#### Page ####
So I developed a controller class which exposes some methods that essentially combine primitives from the integration classes and also use methods of model managers and other pieces of business logic of my application. Some of these methods will be called in views of my REST API, others will be used as periodic tasks, and others could possibly be called in other ways.

Here’s an example from the controller class for Google Classroom:

def associate_evo_course_to_classroom_course(
        self,
        requesting_user: User,
        course: Course,
        classroom_course_id: str,
    ) -> GoogleClassroomCourseTwin:
        # fetch Google Classroom course using given id
        classroom_course = GoogleClassroomIntegration().get_course_by_id(
            requesting_user,
            classroom_course_id,
        )
        # create a twin resource that links the given course to the
        # specified classroom course
        twin_course = GoogleClassroomCourseTwin(
            course=course,
            remote_object_id=classroom_course_id,
        )
        twin_course.set_remote_object(classroom_course)
        twin_course.save()

        return twin_course

This will fetch the remote Classroom course and create a twin resource associating it to the specificed course. Notice the call to set_remote_object: this is to supply the twin model with a dict representing the remote object, which will allow it to fill up the data JSON field I mentioned earlier.

So this is a rough description of what I have in mind for now. There’s still a lot of missing details which I’ll have to work on, such as for example authentication and error handling.

Overall, how does it look so far?

I wish I could give you a more thoughtful analysis, but this month is going to be really crazy for me, so this is more of a set of quick take reactions. FWIW, I think your general approach is reasonable, and that you should feel fine going forward with it and iterating. My overall advice is to just critically examine whether you really need to make some parts (like the registry), and to be wary of ergonomic magic that may make the expected behavior difficult to understand for future maintainers (like the on_ dispatching). This isn’t something you have to decide up front, just something to keep in mind as you’re iterating.

Minor note: I didn’t understand what “twin resources” was at first, but “paired resources” was clear to me.

I’m not clear on why there’s a JSONField copy of the attributes of the remote object? Isn’t the twin going to be linked by OneToOneField anyway?

Why have the separate REMOTE_OBJECT_FIELDS here instead of making those actual model fields that you can query by? I can see using something like a JSONField if each row’s data could differ, but if they’re all going to have the same data, wouldn’t it be easier to query and validate using model fields?
####
| Work required |
Continue the forum thread on the Google Classroom integration design, picking up right after its final paragraph.
#### Data lines ####
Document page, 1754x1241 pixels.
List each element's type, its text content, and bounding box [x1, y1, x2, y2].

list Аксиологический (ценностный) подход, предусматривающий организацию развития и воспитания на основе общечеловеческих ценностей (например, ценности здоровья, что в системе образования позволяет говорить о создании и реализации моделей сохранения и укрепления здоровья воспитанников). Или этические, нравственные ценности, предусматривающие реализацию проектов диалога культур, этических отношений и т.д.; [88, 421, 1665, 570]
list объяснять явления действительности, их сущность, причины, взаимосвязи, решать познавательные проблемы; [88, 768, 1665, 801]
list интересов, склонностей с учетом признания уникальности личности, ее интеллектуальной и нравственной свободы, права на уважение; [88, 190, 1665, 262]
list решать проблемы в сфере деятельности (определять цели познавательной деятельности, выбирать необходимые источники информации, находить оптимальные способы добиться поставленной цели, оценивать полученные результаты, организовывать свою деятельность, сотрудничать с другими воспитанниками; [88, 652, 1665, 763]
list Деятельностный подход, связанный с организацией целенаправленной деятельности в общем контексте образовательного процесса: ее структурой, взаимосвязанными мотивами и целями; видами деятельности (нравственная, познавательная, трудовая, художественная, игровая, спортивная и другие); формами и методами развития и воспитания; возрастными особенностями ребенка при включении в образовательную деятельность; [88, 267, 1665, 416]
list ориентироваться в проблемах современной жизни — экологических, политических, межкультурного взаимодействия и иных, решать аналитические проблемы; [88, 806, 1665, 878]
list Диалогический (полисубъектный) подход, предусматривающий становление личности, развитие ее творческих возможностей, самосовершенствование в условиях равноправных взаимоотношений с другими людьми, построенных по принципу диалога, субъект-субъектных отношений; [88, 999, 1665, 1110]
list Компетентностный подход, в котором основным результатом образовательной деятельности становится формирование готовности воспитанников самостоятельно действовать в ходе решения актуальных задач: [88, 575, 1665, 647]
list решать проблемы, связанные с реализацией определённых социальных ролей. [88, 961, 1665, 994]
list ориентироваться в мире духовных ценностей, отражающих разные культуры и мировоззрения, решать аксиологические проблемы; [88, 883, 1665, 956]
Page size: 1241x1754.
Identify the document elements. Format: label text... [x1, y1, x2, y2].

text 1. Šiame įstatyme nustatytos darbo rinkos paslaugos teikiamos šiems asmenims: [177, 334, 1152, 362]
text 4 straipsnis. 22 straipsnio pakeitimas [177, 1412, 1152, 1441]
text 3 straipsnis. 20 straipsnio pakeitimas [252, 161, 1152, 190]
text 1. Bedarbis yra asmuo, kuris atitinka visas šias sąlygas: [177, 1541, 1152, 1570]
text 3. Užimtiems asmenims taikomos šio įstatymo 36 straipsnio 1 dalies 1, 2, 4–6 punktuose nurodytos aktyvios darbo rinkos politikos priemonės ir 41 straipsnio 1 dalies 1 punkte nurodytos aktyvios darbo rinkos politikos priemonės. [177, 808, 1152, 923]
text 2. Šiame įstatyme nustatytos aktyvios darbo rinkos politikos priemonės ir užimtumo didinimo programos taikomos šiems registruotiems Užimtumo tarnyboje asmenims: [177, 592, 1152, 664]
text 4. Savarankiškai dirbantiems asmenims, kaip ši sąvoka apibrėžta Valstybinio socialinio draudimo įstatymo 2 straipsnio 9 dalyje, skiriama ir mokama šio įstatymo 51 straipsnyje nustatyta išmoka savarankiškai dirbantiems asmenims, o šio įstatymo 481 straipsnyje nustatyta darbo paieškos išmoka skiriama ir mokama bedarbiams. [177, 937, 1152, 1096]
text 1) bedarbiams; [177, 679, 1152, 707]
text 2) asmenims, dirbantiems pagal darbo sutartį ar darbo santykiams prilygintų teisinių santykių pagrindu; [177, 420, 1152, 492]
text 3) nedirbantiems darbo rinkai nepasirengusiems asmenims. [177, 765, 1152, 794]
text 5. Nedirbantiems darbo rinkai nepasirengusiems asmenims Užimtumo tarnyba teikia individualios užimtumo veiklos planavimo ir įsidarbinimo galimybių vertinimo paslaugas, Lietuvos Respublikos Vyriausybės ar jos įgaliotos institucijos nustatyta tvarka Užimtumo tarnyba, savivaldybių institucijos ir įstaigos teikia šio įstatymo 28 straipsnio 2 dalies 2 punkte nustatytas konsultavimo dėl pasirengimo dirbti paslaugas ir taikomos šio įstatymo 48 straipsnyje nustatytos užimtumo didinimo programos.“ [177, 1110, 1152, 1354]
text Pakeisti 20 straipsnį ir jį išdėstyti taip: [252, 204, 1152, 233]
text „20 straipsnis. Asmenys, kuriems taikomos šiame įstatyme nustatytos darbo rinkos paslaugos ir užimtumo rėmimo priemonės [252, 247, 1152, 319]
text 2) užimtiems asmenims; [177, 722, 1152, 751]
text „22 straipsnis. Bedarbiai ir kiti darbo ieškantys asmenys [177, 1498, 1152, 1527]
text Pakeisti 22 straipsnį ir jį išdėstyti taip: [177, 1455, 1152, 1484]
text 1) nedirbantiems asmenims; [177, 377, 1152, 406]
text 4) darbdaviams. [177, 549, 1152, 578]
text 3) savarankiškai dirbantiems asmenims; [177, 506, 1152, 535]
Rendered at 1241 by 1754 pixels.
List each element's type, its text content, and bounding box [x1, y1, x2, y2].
####
| Result of this task |
Is an abstract base class really what you want for this? All extending classes will have to implement all methods or get an instantiation error, but that’s at odds with using the existence of methods to determine what actions are available–since other integrations might have to make an empty method just to satisfy the runtime. Also, doing it with an ABC means that adding a new abstractmethod to the ABC will immediately break all integrations because they’ll be missing that method in their implementation.

Another thing to watch out for in the long run with the kind of thing you’re doing with GoogleClassroomIntegration is that it’s going to encourage having a large, catch-all class, with exams, students, credentials, announcements, etc. It’s going to grow in size and complexity over time as you incrementally add more stuff to it, and it may become difficult for people to hold in their heads and find things.

Maybe I’m missing something, but I don’t think that a custom dispatch mechanism like this gets you much over defining custom signals in a signals.py file and sending them using Django’s built-in mechanisms.

Also, it seems like you’re currently making it the dispatcher’s responsibility to figure out whether or not the integration is enabled/set for a particular course based on the integration’s model. That’s okay, if the design you’re going for more centralized control/reporting and expect a very standard way to do those lookups. Another option is to just always do the dispatch and let the integrations figure out if they want to do anything with it, since the models they’d have to look through belong to them.

(Your idea of having this functionality live outside of a model/per-model class makes total sense, btw.)

Okay, quick word of caution here: data sync is a pain. It’s very useful, but things to beware:

  • It will fall out of sync at some point, whether because of some operational issue or a bug in someone’s code, and you’re going to need some kind of admin action or management command to re-sync it. And error logging/watching to see when it breaks.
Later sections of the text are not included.